Whenever "Example" appears in a line, please copy that line from the data.

Stored entries
==*==
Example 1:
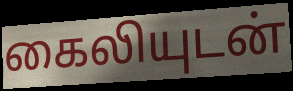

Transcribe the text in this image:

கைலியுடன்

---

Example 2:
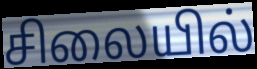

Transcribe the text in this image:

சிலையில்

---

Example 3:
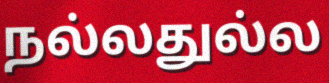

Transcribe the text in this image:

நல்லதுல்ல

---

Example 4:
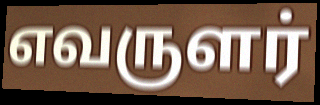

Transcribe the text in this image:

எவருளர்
==*==
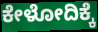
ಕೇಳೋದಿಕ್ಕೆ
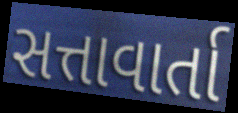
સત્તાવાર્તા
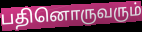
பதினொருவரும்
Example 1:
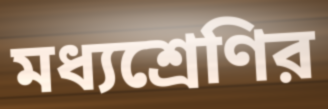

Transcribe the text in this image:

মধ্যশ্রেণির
==*==
Output for this task:
Example 1:
Example 2:
Example 3:
Example 4:
Example 1:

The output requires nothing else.